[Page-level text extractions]
::::

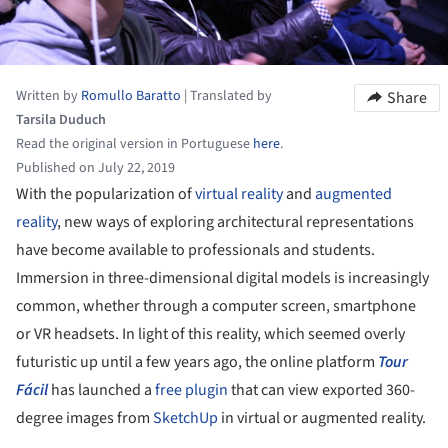
Written by
Romullo Baratto
|
Translated by
Share
Tarsila Duduch
Read the original version in Portuguese
here
.
Published on July 22, 2019
With the popularization of
virtual reality
and
augmented
reality
, new ways of exploring architectural representations
have become available to professionals and students.
Immersion in three-dimensional digital models is increasingly
common, whether through a computer screen, smartphone
or VR headsets. In light of this reality, which seemed overly
futuristic up until a few years ago, the online platform
Tour
Fácil
has launched a
free plugin
that can view exported 360-
degree images from
SketchUp
in virtual or augmented reality.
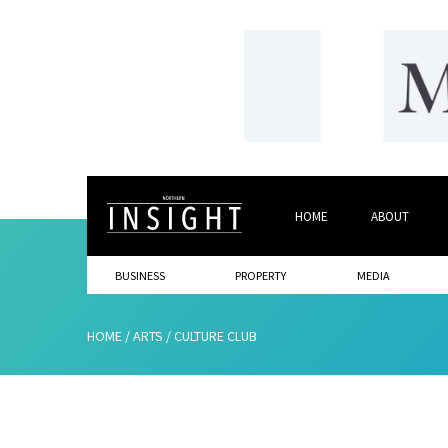
HOME
ABOUT
BUSINESS
PROPERTY
MEDIA
HOME
/
ARTS
/
CULTURE CLUB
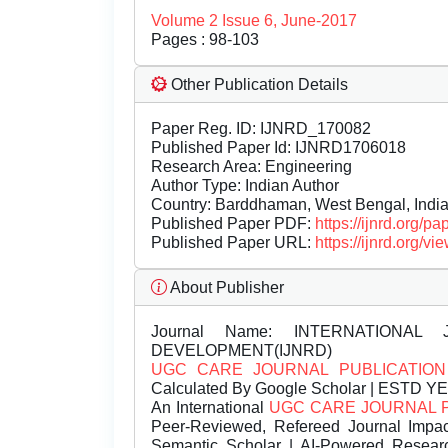
Volume 2 Issue 6, June-2017
Pages : 98-103
Other Publication Details
Paper Reg. ID: IJNRD_170082
Published Paper Id: IJNRD1706018
Research Area: Engineering
Author Type: Indian Author
Country: Barddhaman, West Bengal, Indi
Published Paper PDF:
https://ijnrd.org/
Published Paper URL:
https://ijnrd.org
About Publisher
Journal Name:
INTERNATIONAL 
DEVELOPMENT(IJNRD)
UGC CARE JOURNAL PUBLICATION
Calculated By Google Scholar | ESTD Y
An International
UGC CARE JOURNAL 
Peer-Reviewed, Refereed Journal Impac
Semantic Scholar | AI-Powered Research 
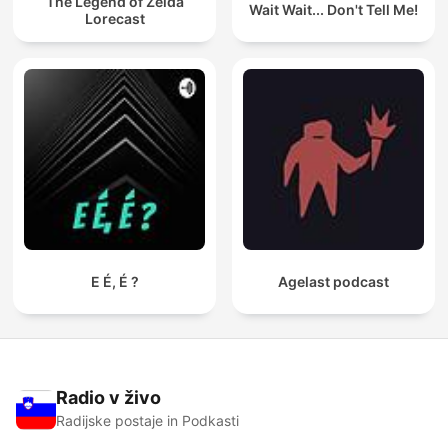
The Legend of Zelda
Wait Wait... Don't Tell Me!
Lorecast
E É, É ?
Agelast podcast
Radio v živo
Radijske postaje in Podkasti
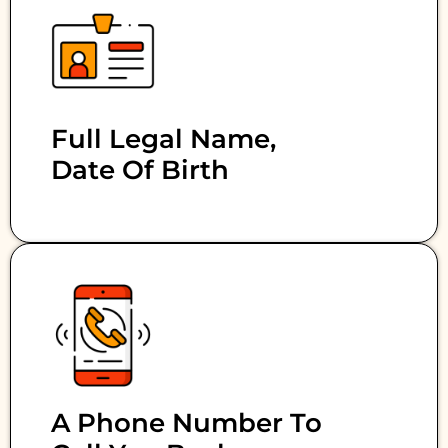
Full Legal Name,
Date Of Birth
A Phone Number To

::::

Task to complete ::
Exactly and only the lines from the top of the records down to the line containing "exploring architectural representations" should be transcribed, please, without the pictures.

Reply ::
Written by
Romullo Baratto
|
Translated by
Share
Tarsila Duduch
Read the original version in Portuguese
here
.
Published on July 22, 2019
With the popularization of
virtual reality
and
augmented
reality
, new ways of exploring architectural representations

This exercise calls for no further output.